Carroll Shelby entre en scène après la catastrophe de 1964. Ce pilote américain reconverti en préparateur, celui du Cobra, est nommé responsable opérationnel du programme GT40 côté américain. Il amène avec lui Ken Miles, son pilote-développeur, une sorte de génie mécanique autodidacte à qui le règlement intérieur des circuits semblait largement optionnel.

Carroll Shelby
Carroll Shelby

Ken Miles mérite une mention à part. Ingénieur autant que pilote, il sera la main droite de Shelby pour affiner la GT40. C'est lui qui découvrira que les réglages de suspension d'origine avaient été perdus lors du transfert des voitures, et qui, en les réinitialisant, fera gagner plusieurs secondes au tour.
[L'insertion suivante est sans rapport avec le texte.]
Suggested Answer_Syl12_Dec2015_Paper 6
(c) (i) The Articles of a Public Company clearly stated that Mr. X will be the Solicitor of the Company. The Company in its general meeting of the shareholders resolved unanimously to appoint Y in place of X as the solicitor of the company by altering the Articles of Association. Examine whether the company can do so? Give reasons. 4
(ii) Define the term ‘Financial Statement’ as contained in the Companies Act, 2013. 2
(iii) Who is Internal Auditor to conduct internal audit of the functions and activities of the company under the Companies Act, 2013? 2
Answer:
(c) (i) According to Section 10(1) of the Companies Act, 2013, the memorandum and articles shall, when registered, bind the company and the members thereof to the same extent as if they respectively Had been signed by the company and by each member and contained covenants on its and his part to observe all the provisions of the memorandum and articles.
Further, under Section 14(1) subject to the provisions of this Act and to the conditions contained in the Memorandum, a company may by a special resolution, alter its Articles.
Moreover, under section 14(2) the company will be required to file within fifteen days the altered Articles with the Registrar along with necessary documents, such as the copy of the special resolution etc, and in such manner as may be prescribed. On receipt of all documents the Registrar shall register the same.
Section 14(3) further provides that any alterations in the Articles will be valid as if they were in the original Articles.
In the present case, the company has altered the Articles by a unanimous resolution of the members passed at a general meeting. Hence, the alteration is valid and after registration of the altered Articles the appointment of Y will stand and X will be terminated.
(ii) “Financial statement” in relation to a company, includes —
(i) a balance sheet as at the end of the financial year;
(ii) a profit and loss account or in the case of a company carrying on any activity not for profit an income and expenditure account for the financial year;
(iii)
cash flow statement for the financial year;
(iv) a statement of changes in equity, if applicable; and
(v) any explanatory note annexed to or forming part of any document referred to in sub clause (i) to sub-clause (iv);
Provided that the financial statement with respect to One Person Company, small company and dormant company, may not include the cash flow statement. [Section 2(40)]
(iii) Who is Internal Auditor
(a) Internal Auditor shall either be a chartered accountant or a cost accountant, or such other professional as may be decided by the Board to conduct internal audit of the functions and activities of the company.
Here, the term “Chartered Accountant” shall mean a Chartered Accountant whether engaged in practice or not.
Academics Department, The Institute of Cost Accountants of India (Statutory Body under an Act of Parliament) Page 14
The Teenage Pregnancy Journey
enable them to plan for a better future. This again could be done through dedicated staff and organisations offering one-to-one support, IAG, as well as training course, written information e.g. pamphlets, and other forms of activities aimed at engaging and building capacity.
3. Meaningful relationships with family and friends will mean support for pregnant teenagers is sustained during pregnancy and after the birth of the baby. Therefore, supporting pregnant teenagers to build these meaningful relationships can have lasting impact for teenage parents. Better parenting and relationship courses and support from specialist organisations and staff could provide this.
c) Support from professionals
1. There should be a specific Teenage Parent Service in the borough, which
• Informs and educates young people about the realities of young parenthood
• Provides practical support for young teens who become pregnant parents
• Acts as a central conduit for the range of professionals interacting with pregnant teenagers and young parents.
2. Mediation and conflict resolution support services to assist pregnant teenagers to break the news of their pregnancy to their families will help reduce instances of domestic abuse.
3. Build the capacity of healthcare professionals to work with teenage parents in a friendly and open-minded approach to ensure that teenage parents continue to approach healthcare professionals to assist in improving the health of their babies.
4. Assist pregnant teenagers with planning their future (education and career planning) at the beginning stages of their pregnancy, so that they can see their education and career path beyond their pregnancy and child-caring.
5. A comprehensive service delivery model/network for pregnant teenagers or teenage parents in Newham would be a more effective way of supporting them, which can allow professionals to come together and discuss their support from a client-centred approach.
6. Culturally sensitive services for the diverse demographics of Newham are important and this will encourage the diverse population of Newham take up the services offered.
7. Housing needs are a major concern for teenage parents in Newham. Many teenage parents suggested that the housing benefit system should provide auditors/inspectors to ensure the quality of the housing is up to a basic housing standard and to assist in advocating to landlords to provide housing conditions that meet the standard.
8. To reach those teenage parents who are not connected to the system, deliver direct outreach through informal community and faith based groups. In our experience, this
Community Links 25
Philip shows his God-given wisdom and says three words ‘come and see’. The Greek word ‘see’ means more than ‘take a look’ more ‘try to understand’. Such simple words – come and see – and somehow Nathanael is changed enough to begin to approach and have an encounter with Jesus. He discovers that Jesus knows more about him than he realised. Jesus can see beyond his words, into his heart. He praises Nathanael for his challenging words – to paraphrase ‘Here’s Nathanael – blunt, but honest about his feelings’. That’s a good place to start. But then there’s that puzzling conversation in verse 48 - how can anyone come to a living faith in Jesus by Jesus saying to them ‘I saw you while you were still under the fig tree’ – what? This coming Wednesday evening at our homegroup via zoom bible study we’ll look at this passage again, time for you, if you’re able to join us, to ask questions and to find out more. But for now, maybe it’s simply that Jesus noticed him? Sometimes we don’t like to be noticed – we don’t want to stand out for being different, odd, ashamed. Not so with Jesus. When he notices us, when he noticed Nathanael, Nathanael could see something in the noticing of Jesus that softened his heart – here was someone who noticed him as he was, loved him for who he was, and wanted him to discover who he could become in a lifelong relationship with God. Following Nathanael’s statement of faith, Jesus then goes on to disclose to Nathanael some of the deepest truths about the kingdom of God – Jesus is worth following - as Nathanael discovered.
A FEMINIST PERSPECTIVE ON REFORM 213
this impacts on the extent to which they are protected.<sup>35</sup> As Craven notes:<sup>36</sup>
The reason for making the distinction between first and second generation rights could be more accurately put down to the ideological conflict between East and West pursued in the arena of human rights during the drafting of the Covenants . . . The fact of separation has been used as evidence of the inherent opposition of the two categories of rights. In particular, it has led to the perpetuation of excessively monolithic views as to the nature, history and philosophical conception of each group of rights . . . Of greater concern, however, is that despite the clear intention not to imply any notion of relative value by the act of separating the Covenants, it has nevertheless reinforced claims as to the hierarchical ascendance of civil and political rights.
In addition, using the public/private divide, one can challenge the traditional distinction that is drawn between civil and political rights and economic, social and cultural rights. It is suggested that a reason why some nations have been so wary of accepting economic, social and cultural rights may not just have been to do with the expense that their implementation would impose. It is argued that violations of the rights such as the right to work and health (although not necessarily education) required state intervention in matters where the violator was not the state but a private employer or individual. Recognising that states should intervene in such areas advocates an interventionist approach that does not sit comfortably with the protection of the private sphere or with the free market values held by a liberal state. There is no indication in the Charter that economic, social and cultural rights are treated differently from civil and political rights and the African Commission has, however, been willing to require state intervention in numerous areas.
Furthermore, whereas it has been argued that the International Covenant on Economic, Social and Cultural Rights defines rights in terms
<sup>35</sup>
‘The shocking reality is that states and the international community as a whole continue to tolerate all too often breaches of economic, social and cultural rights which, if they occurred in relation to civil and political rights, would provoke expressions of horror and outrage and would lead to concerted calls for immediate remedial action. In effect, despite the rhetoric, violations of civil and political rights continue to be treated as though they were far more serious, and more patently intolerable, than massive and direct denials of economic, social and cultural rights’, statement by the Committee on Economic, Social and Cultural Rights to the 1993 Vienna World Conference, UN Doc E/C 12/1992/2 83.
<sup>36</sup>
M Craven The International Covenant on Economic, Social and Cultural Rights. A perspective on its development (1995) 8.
C'est lui aussi qui poussera la Mk II à 210 miles par heure sur la grande ligne droite.

Ken Miles
Ken Miles

Le développement et les coulisses de la fabrication

Le premier châssis de la GT40, produit par Abbey Panels de Coventry, fut livré le 16 mars 1964. La première voiture achevée, la GT/101, fut présentée en Angleterre le 1er avril 1964, puis exposée à New York quelques jours plus tard. Le prix catalogue pour un exemplaire de compétition complet était alors de 5 200 livres sterling.

Ford GT/101
Ford GT/101

La structure était un châssis coque en acier avec des panneaux en fibre de verre. Le moteur, placé en position centrale arrière, était le V8 Fairlane de 4,2 litres dans un premier temps, puis 4,7 litres, le même qui motorisait la Lola GT et, plus fameux encore, la Lotus 29 qui avait terminé deuxième à l'Indianapolis 500 en 1963. Le nom GT40 vient de deux éléments simples : GT pour Grand Touring, la catégorie de compétition visée, et 40 pour la hauteur de la voiture en pouces, soit 1,02 mètre. La voiture était si basse qu'un homme de taille moyenne devait courber significativement les épaules pour y entrer.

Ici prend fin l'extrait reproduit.